La cour relève que c'est à juste titre que le tribunal judiciaire de Nanterre a globalisé les sinistres et retient qu'aucune franchise ne peut être opposée individuellement à M. [I] dès lors que l'assureur ne peut opposer qu'une franchise par sinistre.
M. [I] est donc en droit de réclamer aux sociétés MMA l'exécution de la police
n° 114.247.742 pour obtenir le règlement de la somme de 38 608 euros.
Enfin, s'agissant de la demande de séquestre, le tribunal judiciaire de Nanterre a, pour rejeter la demande de séquestre, estimé que les assureurs ne justifiaient pas que les réclamations relatives aux investissements réalisés en 2011 excédaient le plafond annuel.

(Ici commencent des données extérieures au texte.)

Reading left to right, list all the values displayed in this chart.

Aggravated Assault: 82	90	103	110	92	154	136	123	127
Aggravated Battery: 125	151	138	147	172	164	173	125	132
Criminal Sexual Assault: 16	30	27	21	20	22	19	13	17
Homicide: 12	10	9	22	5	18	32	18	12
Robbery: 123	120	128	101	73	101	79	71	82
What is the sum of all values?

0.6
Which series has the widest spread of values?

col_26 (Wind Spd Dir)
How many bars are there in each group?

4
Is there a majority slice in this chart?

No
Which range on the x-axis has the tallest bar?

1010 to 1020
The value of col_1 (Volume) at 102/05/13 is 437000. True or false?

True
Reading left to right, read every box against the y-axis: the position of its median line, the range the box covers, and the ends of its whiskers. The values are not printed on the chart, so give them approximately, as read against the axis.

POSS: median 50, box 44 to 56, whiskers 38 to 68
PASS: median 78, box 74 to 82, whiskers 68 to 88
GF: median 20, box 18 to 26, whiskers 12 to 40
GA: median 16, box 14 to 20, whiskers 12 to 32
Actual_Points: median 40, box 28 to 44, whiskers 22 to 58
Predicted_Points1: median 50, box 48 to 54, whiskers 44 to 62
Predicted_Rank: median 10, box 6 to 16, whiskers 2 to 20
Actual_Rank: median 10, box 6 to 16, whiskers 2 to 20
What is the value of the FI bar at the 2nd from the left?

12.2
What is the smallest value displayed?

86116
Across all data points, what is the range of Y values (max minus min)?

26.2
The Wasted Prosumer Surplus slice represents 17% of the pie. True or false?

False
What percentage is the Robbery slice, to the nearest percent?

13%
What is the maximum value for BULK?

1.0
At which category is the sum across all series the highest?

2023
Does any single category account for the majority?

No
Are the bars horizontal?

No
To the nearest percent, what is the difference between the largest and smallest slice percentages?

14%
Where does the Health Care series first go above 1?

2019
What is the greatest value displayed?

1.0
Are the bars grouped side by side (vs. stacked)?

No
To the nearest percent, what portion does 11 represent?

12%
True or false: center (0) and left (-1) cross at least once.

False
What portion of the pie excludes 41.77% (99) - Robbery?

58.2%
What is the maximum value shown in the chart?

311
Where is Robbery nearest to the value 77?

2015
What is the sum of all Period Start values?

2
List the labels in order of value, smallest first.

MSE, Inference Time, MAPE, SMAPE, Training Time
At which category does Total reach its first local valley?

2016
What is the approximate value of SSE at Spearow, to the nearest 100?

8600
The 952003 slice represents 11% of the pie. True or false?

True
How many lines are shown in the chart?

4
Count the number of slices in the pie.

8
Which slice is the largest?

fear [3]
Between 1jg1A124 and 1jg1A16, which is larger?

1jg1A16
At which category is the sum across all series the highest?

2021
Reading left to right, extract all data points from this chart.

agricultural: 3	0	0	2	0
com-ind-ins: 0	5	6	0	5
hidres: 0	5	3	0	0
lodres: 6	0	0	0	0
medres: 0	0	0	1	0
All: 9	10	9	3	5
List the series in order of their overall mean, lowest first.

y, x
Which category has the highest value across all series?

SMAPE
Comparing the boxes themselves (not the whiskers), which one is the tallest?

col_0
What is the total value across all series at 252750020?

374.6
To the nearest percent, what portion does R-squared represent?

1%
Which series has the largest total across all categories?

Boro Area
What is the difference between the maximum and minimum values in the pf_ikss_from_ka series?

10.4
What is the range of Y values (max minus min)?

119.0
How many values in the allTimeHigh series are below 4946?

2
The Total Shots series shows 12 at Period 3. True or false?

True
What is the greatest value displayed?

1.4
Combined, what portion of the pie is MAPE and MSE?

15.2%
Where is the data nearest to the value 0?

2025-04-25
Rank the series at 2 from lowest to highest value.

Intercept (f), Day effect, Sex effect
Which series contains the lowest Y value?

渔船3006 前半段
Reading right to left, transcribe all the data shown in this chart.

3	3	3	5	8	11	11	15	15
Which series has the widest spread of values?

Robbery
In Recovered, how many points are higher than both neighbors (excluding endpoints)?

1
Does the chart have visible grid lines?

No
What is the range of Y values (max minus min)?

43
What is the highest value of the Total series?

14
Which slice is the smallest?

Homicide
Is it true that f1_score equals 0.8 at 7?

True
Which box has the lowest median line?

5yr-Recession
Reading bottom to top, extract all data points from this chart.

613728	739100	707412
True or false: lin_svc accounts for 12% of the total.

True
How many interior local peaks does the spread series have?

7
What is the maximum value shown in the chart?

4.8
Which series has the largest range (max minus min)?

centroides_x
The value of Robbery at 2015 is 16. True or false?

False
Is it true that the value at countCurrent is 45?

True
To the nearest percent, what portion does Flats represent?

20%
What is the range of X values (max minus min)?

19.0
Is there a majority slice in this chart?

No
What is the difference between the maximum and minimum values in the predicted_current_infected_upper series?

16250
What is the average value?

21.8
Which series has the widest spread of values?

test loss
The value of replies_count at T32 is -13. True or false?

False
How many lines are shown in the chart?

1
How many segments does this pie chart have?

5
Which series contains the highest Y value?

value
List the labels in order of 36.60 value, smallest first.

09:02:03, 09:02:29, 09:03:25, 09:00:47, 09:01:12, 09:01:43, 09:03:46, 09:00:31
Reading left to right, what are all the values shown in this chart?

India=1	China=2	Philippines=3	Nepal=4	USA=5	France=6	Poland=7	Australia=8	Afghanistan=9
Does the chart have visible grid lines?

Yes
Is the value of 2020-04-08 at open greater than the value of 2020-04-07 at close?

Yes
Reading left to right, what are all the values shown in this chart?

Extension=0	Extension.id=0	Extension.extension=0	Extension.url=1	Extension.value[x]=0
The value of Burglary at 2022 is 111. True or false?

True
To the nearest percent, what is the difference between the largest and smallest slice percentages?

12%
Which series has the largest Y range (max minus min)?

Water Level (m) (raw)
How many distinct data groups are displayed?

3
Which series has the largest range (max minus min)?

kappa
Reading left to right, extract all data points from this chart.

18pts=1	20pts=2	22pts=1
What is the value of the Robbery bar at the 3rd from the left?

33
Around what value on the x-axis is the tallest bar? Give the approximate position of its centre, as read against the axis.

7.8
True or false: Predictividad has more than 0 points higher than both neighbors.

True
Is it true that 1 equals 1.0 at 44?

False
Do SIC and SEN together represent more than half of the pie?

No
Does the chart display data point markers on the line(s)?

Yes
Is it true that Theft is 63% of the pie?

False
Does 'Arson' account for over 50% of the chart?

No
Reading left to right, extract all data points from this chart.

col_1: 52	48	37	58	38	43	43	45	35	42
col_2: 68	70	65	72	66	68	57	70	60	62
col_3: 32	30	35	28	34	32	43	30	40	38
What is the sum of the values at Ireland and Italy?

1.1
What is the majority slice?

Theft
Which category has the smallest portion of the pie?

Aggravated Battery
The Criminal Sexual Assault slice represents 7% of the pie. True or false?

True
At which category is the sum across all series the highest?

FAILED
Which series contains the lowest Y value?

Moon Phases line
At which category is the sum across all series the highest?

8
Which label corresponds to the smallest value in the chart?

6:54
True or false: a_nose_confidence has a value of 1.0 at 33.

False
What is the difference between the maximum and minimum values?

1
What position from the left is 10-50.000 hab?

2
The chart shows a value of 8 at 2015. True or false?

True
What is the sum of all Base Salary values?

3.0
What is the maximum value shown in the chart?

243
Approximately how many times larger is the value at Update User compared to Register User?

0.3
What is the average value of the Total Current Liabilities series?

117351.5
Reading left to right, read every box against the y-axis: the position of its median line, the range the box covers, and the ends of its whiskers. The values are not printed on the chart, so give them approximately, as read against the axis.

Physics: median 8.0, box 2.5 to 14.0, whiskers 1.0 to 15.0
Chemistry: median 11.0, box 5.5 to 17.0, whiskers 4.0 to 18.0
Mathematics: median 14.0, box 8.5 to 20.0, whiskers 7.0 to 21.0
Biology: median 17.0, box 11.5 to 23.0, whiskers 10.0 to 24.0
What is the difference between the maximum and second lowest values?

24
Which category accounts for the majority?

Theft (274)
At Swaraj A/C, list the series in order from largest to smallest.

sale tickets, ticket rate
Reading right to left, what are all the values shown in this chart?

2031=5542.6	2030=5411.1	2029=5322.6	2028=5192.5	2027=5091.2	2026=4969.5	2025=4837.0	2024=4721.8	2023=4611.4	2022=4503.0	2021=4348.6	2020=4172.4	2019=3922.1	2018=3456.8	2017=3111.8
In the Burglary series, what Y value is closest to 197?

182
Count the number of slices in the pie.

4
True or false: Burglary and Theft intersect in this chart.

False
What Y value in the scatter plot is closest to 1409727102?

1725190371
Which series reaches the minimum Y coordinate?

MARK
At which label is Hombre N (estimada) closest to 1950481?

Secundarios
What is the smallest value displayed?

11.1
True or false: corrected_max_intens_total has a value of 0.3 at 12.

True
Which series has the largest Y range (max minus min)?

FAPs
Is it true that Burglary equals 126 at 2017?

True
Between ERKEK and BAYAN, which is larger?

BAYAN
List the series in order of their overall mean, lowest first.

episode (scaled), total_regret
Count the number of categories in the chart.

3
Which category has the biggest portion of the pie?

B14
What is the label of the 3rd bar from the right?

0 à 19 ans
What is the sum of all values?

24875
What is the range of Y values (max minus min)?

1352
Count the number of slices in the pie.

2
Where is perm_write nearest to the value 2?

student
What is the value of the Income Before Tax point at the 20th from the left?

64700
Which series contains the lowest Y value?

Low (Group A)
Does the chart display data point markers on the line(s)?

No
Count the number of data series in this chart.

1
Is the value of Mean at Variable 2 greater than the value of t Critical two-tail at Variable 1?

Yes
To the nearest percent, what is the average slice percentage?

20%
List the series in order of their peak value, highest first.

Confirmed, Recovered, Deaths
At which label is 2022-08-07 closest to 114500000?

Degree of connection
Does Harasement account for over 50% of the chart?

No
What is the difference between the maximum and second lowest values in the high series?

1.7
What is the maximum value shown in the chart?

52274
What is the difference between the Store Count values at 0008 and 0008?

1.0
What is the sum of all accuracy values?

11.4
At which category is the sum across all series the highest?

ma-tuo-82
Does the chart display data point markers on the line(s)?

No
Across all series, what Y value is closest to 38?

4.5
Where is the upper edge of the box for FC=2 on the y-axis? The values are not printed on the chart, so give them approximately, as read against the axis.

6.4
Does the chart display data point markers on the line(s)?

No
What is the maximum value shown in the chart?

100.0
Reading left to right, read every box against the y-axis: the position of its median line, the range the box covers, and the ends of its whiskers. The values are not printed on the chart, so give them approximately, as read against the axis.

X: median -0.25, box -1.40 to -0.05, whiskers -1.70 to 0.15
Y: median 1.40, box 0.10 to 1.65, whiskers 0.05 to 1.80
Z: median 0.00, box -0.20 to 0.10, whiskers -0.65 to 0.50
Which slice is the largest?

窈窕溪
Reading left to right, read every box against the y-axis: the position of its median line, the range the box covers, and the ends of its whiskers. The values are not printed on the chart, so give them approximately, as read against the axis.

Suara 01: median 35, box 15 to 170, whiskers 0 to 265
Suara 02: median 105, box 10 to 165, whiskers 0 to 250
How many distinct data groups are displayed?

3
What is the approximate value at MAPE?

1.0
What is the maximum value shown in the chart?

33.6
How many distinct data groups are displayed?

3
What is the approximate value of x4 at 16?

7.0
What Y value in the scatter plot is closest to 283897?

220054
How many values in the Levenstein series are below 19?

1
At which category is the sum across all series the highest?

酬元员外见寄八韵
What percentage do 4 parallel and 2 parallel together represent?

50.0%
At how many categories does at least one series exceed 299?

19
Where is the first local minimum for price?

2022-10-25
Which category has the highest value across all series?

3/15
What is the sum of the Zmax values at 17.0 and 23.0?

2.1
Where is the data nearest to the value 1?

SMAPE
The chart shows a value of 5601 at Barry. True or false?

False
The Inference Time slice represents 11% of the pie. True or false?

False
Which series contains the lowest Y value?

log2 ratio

La cour relève que l'opportunité d'un séquestre n'est pas caractérisée. En effet, l'épuisement du plafond n'est pas rapporté par l'assureur qui ne donne pas davantage d'éléments sur les sommes acquittées à ce jour au titre des réclamations relatives aux investissements réalisés au cours de l'année 2011.
Bien qu'elles fournissent un " tableau des réclamations " recensant l'ensemble des réclamations qui leurs sont faites au titre de la police n°114.247.742 (pièces appelantes n°10), les appelantes ne démontrent pas que le plafond de garantie de 4 000 000 d'euros par an et par sinistre est épuisé sur l'année 2011. En effet, le tableau récapitulatif indique uniquement les dates et les montants des réclamations formulées. Ce faisant, les appelantes ne démontrent pas que les réclamations mentionnées portent sur les investissements réalisés au cours de l'année 2011. Seule cette démonstration permettrait à la cour d'apprécier si le plafond de garantie invoqué est effectivement épuisé, la preuve de l'épuisement du plafond n'est donc pas rapportée.
Il y a lieu donc de confirmer le jugement déféré.
Sur les frais et dépens
Le tribunal judiciaire de Nanterre a condamné in solidum les sociétés MMA Iard et MMA Iard Assurances Mutuelles aux dépens et à payer à M. [I] la somme de 3 000 euros sur le fondement de l'article 700 du code de procédure civile. Il y a lieu de confirmer le jugement de ces chefs.
Succombant, les sociétés MMA seront condamnées aux dépens d'appel avec recouvrement direct et à payer à M. [I] la somme de 5 000 euros au titre de l'article 700 du code de procédure civile.
PAR CES MOTIFS
La cour, statuant par arrêt contradictoire, par mise à disposition,
Confirme le jugement rendu le 25 juin 2021 par le tribunal judiciaire de Nanterre en toutes ses dispositions,
Y ajoutant,
Condamne in solidum les sociétés MMA au paiement de la somme de 5 000 euros en application de l'article 700 du code de procédure civile outre les dépens avec recouvrement direct selon les dispositions de l'article 699 du code de procédure civile.
- prononcé publiquement par mise à disposition de l'arrêt au greffe de la cour, les parties en ayant été préalablement avisées dans les conditions prévues au deuxième alinéa de l'article 450 du code de procédure civile.
- signé par Madame F. PERRET, Président et par Madame K. FOULON, Greffier, auquel la minute de la décision a été remise par le magistrat signataire.